Publié le samedi 6 février 2016

Jadis, le Royaume de Logres était riche et prospère. Dans ce royaume se trouvait une source, gardée par des Demoiselles. Tout voyageur qui traversait cette contrée pouvait faire une halte et trouver auprès des Gardiennes du Puits, la paix, la quiétude et la sérénité avant de reprendre le chemin. Cependant il devait observer une seule courtoisie : respecter l’intimité de ces jeunes filles lors de leur toilette sacrée.

Malheureusement le charme fut brisé par le Roi Amangon, imité à sa suite de ses vassaux. Le roi Amangon violenta l’une des jeunes filles et lui déroba sa coupe d’or, poussé par la curiosité et le manque de confiance «  dans la générosité spontanée que pouvait prodiguer une terre sans rien demander en retour. Il les avait surprises caché derrière un mur de végétation de ronces et de lierres. Il connut à ce moment là, la frayeur qui frôle la beauté et le mystère. Dans l’eau de la source, les demoiselles procédaient à leurs lustrations. Peignant leurs interminables chevelures couleur de blé mûr, faisant ruisseler de l’eau sur les courbes blanches de leurs épaules et effleurant leurs seins ronds. Le roi ferma les yeux, enivré par la scène et le chant que semblait entonner la source.
A les contempler, le roi se posa de graves questions sur la différence radicale qui sépare l’homme de la femme. Il fut contraint de reconnaître que le corps de l’Homme, son amour fait de désir, de force, de plaisir et de conquête ne suffiraient jamais à ces femmes, à la Femme. Car celles-ci avait soif d’autre chose, d’un au-delà du désir et du plaisir. Dans cette source, se croyant à l’abri de tout regard, ces femmes se passant l’une à l’autre la vasque d’or, le Graal, savouraient un bain d’âme, c’était une effusion de tout l’être qui ne se limitait pas aux sens mais qui passait par eux. De cet instant, le roi estimé, puissant, fut déchu : de la femme il ne saurait jamais rien. Insondable et fuyante comme l’eau, elle lui échapperait toujours dans ce qu’elle recèle de plus précieux. Aucune étreinte amoureuse ne dévoilerait ce secret. Alors le roi commis l’innommable et s’empara de la coupe d’or
1 »
La source se tarit et la contrée fut frappée de sécheresse. Le Royaume devint une terre dévastée (gaste), le chemin qui menait au château du Riche Roi Pêcheur s’effaça.

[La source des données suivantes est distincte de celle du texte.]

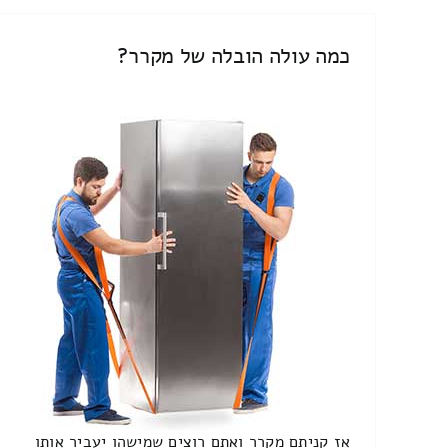
כמה עולה הובלה של מקרר?
אז קניתם מקרר ואתם רוצים שמישהו יעביר אותו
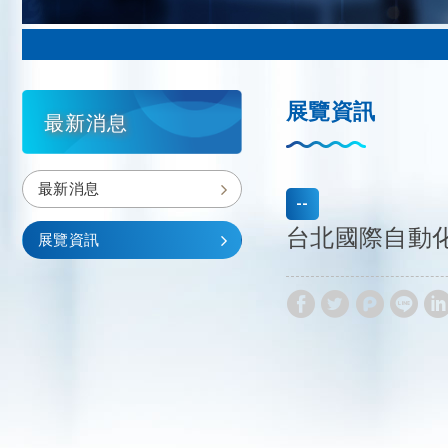
展覽資訊
最新消息
最新消息
台北國際自動化工業
展覽資訊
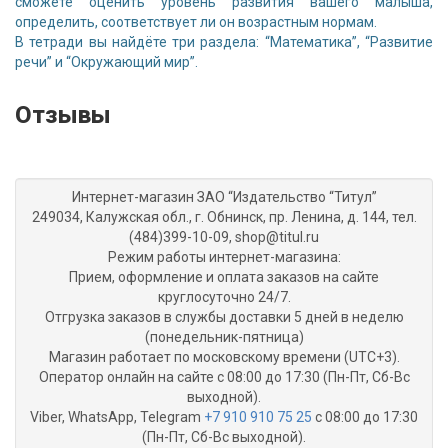
сможете оценить уровень развития вашего малыша,
определить, соответствует ли он возрастным нормам.
В тетради вы найдёте три раздела: “Математика”, “Развитие
речи” и “Окружающий мир”.
Отзывы
Интернет-магазин ЗАО “Издательство “Титул”
249034, Калужская обл., г. Обнинск, пр. Ленина, д. 144, тел.
(484)399-10-09, shop@titul.ru
Режим работы интернет-магазина:
Прием, оформление и оплата заказов на сайте
круглосуточно 24/7.
Отгрузка заказов в службы доставки 5 дней в неделю
(понедельник-пятница)
Магазин работает по московскому времени (UTC+3).
Оператор онлайн на сайте с 08:00 до 17:30 (Пн-Пт, Сб-Вс
выходной).
Viber, WhatsApp, Telegram
+7 910 910 75 25
с 08:00 до 17:30
(Пн-Пт, Сб-Вс выходной).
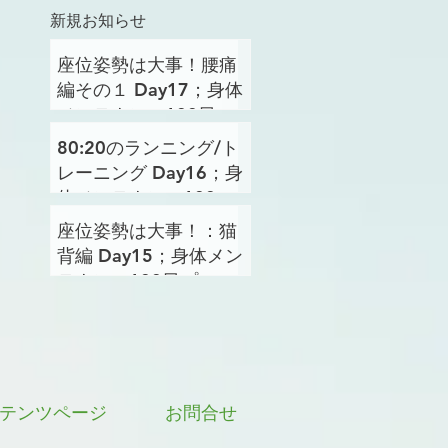
新規お知らせ
座位姿勢は大事！腰痛
編その１ Day17；身体
メンテナンス100日プ
ロジェクト
80:20のランニング/ト
レーニング Day16；身
体メンテナンス100日
プロジェクト
座位姿勢は大事！：猫
背編 Day15；身体メン
テナンス100日プロジ
ェクト
テンツページ
お問合せ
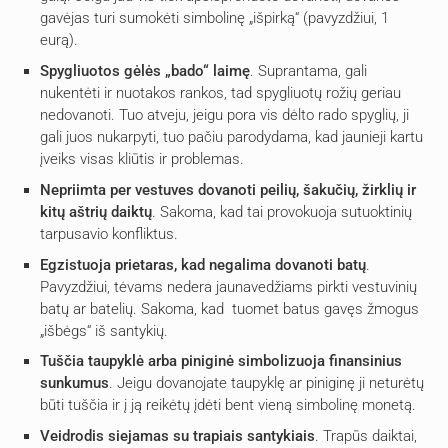
gavėjas turi sumokėti simbolinę „išpirką“ (pavyzdžiui, 1
eurą).
Spygliuotos gėlės „bado“ laimę
. Suprantama, gali
nukentėti ir nuotakos rankos, tad spygliuotų rožių geriau
nedovanoti. Tuo atveju, jeigu pora vis dėlto rado spyglių, ji
gali juos nukarpyti, tuo pačiu parodydama, kad jaunieji kartu
įveiks visas kliūtis ir problemas.
Nepriimta per vestuves dovanoti peilių, šakučių, žirklių ir
kitų aštrių daiktų
. Sakoma, kad tai provokuoja sutuoktinių
tarpusavio konfliktus.
Egzistuoja prietaras, kad negalima dovanoti batų
.
Pavyzdžiui, tėvams nedera jaunavedžiams pirkti vestuvinių
batų ar batelių. Sakoma, kad tuomet batus gavęs žmogus
„išbėgs“ iš santykių.
Tuščia taupyklė arba piniginė simbolizuoja finansinius
sunkumus
. Jeigu dovanojate taupyklę ar piniginę ji neturėtų
būti tuščia ir į ją reikėtų įdėti bent vieną simbolinę monetą.
Veidrodis siejamas su trapiais santykiais
. Trapūs daiktai,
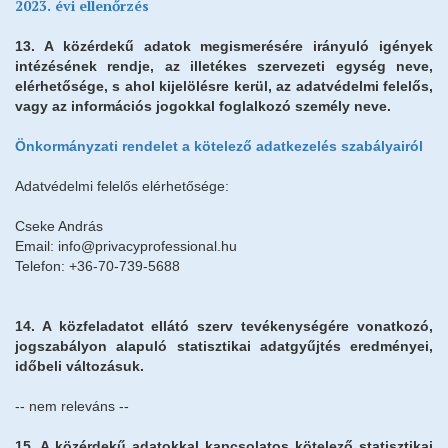
2023. évi ellenőrzés
13. A közérdekű adatok megismerésére irányuló igények
intézésének rendje, az illetékes szervezeti egység neve,
elérhetősége, s ahol kijelölésre kerül, az adatvédelmi felelős,
vagy az információs jogokkal foglalkozó személy neve.
Önkormányzati rendelet a kötelező adatkezelés szabályairól
Adatvédelmi felelős elérhetősége:
Cseke András
Email: info@privacyprofessional.hu
Telefon: +36-70-739-5688
14. A közfeladatot ellátó szerv tevékenységére vonatkozó,
jogszabályon alapuló statisztikai adatgyűjtés eredményei,
időbeli változásuk.
-- nem releváns --
15. A közérdekű adatokkal kapcsolatos kötelező statisztikai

Ainsi, autrefois la communion avec la souveraineté de la terre était possible. En buvant l’eau de ces sources sacrées offerte par les gardiennes des puits, les chercheurs pouvaient trouver l’union avec l’autre monde que l’on nomme aussi le paradis perdu, le jardin de joie.

Tous les mythes font référence à cet âge d’or disparu. Selon les archéologues et leurs découvertes, cet âge d’or correspondrait, dans notre histoire que certains veulent absolument linéaire, à une période de la Préhistoire comprise entre le Néolithique et le Chalcolithique. Ces peuples maîtrisaient déjà certains alliages et pouvaient fabriquer des outils pour donner la mort ou favoriser la vie. Ces communautés d’hommes et de femmes firent le choix de servir la vie. Pacifiques, ils rendaient hommage à la Terre, en témoignent les petits autels, les coupes qui furent retrouvés. Cet âge fut celui du partage, de la coopération et de l’équité. « Mais cet âge d’or a-t-il une vérité historique avérée ? N’est ce pas en grande partie le regard que portent sur un âge ancien les hommes qui vivent à une époque plus récente ? 2 »

La fin de cet âge d’or se fait écho dans le mythe du Graal. Dans la tradition chrétienne, c’est la version d’Adam et Eve qui furent chassés du Jardin de l’Eden. Il n’appartient qu’à nous de restaurer ce chemin.


↑ 1 • La Déesse Nue, Jacqueline Kelen, ed Seuil, 2000

↑ 2 • Florence Planells-Benjumea, artiste peintre et graveuse, Californie.